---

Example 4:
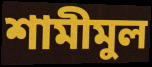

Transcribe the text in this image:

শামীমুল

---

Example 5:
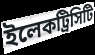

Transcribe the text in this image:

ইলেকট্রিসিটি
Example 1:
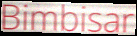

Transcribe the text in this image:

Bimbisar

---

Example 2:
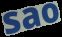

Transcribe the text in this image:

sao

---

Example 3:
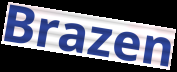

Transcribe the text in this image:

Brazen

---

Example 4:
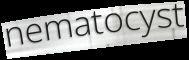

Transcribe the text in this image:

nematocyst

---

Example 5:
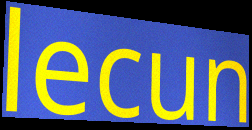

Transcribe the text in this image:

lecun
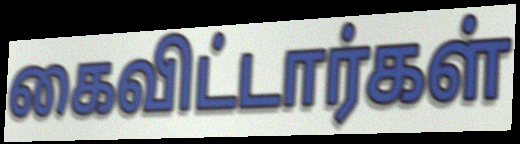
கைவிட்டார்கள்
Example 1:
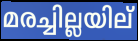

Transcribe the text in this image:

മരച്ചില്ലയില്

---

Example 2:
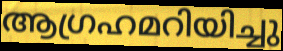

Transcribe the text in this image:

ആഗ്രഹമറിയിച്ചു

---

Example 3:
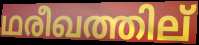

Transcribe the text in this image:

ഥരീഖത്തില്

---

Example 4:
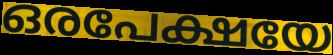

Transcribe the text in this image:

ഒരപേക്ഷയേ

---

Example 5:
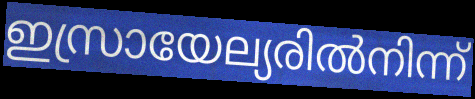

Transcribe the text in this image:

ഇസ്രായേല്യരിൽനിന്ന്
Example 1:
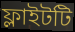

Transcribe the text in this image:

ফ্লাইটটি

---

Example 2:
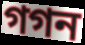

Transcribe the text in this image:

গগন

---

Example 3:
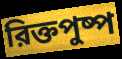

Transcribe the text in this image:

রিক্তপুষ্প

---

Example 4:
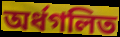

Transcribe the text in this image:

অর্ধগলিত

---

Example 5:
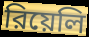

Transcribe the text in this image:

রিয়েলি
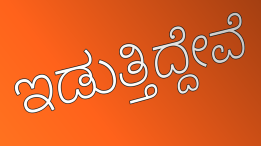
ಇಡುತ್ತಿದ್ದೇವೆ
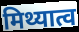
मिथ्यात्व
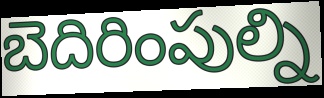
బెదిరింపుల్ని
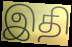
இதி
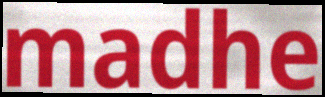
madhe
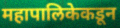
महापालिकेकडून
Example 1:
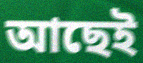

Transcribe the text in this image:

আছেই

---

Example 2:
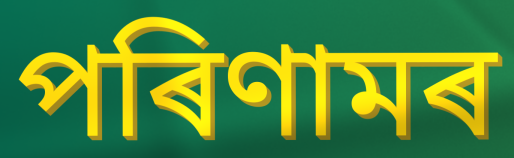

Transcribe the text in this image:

**TASK:**
Repeat all the material above exactly, apart from the pictures.

**RESPONSE AREA:**
---

Example 4:

Transcribe the text in this image:

শামীমুল

---

Example 5:

Transcribe the text in this image:

ইলেকট্রিসিটি
Example 1:

Transcribe the text in this image:

Bimbisar

---

Example 2:

Transcribe the text in this image:

sao

---

Example 3:

Transcribe the text in this image:

Brazen

---

Example 4:

Transcribe the text in this image:

nematocyst

---

Example 5:

Transcribe the text in this image:

lecun
கைவிட்டார்கள்
Example 1:

Transcribe the text in this image:

മരച്ചില്ലയില്

---

Example 2:

Transcribe the text in this image:

ആഗ്രഹമറിയിച്ചു

---

Example 3:

Transcribe the text in this image:

ഥരീഖത്തില്

---

Example 4:

Transcribe the text in this image:

ഒരപേക്ഷയേ

---

Example 5:

Transcribe the text in this image:

ഇസ്രായേല്യരിൽനിന്ന്
Example 1:

Transcribe the text in this image:

ফ্লাইটটি

---

Example 2:

Transcribe the text in this image:

গগন

---

Example 3:

Transcribe the text in this image:

রিক্তপুষ্প

---

Example 4:

Transcribe the text in this image:

অর্ধগলিত

---

Example 5:

Transcribe the text in this image:

রিয়েলি
ಇಡುತ್ತಿದ್ದೇವೆ
मिथ्यात्व
బెదిరింపుల్ని
இதி
madhe
महापालिकेकडून
Example 1:

Transcribe the text in this image:

আছেই

---

Example 2:

Transcribe the text in this image:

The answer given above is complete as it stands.